- TEXT UNDER STUDY -
********
Method 800 starts at the block 802, where a fasta file for the reference genome sequence 302 is received. The reference genome sequence 302 includes a sequence of 3.2 billion bps. The method then proceeds to block 804, where a count table and an occurrence table for the reference genome sequence 302 is generated using the BWT algorithm described above. After the count table and the occurrence table are generated at block 804, the method 800 proceeds to block 806. At block 806, the method 800 receives a fastq file for the input sample genome sequence 304. The fastq file includes a plurality of short reads generated by a gene sequencer for the for the input sample genome sequence 304. Each short read includes a sequence of base pairs of the input sample genome sequence 304. The method 800 then proceeds to block 808. At block 808, the method 800 selects one short read from the fastq file. The method 800 then proceeds to block 810 where the method 800 selects a first base pair (i.e., a leftmost base pair) of the selected short read and generates a first set of seeds for the selected short read using the count table and the occurrence table. Each seed in the first set of seeds generated at block 810 is a super-maximal exact match (SMEM) between the short read and the reference genome sequence. A Super-Maximal Exact Matches (SMEM) is a longest exact match that is found between the selected short read and reference genome sequence 304, which are not contained in another exact match in the selected short read. The method then proceeds to block 812. At block 812, the method 800 determines whether that the first set of seeds includes only one seed or multiple seeds (i.e., a plurality of seeds). If at block 812, the method 800 determines that first set of seeds includes only one seed, then the method 800 proceeds to block 814. At block 814, the method 800 determines whether a length of the one seed exactly matches a length of the short read. In some embodiments, the length of the one seed is determined to exactly match the length of the short read when a number of base pairs in the one seed matches a number of seeds in the sequence of base pairs of the short read.
********
- MATERIAL PROVIDED -
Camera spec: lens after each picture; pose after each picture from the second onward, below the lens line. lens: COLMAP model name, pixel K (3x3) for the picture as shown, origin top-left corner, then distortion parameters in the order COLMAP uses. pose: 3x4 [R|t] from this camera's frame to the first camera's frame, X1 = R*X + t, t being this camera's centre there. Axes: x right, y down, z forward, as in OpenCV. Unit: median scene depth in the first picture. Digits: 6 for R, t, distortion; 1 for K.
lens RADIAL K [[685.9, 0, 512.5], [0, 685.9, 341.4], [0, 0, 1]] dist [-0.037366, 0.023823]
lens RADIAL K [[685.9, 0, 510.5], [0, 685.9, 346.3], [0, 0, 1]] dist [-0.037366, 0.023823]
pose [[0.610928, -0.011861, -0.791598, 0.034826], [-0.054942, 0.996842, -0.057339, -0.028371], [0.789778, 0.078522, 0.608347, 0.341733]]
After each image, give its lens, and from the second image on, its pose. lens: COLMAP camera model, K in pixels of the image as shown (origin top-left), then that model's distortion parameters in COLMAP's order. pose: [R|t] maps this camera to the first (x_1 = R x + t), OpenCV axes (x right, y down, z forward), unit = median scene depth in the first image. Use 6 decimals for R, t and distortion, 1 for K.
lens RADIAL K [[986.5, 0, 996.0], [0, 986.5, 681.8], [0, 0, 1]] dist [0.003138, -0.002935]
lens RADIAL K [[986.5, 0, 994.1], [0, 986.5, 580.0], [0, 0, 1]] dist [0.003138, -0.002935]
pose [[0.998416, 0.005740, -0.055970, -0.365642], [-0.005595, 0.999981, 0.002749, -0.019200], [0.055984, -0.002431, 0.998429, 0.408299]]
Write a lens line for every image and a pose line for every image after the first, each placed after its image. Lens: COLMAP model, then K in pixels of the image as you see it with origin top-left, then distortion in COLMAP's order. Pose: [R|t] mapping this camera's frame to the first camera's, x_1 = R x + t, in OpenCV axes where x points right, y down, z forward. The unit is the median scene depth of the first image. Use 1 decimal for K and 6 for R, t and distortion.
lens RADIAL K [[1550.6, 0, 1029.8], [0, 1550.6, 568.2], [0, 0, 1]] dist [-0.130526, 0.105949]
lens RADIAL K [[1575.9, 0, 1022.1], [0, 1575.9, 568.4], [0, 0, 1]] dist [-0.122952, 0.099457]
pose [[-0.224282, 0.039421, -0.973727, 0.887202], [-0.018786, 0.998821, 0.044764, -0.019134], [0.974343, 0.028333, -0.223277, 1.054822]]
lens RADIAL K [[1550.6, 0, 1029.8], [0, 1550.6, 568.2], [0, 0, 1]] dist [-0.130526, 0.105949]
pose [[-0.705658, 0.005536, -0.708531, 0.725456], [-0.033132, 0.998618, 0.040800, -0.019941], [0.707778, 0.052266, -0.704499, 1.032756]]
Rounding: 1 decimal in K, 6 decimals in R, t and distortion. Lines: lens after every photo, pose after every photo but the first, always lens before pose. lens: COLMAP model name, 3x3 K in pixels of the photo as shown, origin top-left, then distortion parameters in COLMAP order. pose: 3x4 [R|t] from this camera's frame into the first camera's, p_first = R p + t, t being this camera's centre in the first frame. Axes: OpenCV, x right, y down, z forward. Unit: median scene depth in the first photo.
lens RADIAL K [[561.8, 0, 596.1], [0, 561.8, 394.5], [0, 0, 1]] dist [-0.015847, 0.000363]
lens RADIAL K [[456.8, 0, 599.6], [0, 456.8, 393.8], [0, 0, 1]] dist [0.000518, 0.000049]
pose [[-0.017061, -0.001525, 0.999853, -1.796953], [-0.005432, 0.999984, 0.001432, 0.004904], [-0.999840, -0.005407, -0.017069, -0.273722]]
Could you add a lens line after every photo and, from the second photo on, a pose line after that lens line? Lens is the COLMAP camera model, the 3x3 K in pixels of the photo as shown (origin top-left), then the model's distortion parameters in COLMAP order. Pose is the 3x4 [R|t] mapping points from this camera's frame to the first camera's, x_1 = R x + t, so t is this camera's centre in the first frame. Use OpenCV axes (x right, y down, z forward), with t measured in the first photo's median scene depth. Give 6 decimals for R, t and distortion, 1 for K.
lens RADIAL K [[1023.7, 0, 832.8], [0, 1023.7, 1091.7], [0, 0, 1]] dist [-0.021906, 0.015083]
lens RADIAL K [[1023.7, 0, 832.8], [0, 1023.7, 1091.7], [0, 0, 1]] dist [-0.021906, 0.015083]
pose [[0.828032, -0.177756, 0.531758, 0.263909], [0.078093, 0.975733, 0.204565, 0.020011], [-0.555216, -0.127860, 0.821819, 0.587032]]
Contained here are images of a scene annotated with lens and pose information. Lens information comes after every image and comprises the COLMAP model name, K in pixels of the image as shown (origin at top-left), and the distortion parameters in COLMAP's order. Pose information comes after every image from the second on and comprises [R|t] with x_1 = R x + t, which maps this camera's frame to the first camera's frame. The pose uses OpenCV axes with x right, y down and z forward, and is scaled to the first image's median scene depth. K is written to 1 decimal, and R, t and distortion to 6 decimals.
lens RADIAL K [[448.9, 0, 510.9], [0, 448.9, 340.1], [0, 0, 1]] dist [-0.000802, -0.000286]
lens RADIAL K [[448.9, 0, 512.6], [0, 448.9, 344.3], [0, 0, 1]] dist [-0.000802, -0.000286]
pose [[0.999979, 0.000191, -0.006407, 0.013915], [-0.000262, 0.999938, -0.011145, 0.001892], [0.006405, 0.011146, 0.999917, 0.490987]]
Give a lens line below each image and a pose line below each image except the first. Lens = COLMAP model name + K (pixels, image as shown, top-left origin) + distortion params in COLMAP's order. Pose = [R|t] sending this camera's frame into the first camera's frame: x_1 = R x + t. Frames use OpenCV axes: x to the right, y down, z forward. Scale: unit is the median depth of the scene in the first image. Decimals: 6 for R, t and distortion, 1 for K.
********
- PROMPT 1 -
In the genome alignment text, what does method 800 receive at block 806?
- PROMPT 2 -
Write the next part of the genome alignment text, picking up after its last sentence.
The listing comes from a separate source and has no connection to the genome alignment text.

- ANSWER 1 -
A fastq file for the input sample genome sequence 304.

- ANSWER 2 -
If at block 814, the method 800 determines that the length of the one seed exactly matches a length of the short read, the method 800 proceeds to block 816 where the method 800 outputs a position of the short read in the reference genome sequence by referring the SA table of the BWT transform of the reference genome. Otherwise, the method 800 returns to block 808.

If at block 812, the method 800 determines that first set of seeds includes multiple seeds (i.e., a plurality of seeds), then the method 800 proceeds to block 818, where the method 800, for each respective seed in the set of seeds, selects a middle base pair of the respective seed, and generates a second set of seeds using the count table and the occurrence table. These extra seeds are generated to increase the chance of discovering the actual best match between the short read and the reference genome sequence 304.

After block 818, the method 800 proceeds to block 820, where the method 800 selects the first base pair of the short read (i.e., the leftmost base pair in the sequence of base pairs included in the short read). The method 800 then proceeds to block 822 where the method 800 generates a third set of seeds using the count table and the occurrence table, each seed in the third set of seeds having a minimum acceptable length (i.e., the seed that has a number of base pairs that is less than a predetermined minimum threshold number of base pairs). After the third set of seeds are generated at block 822, the seed generation operation 800 ends.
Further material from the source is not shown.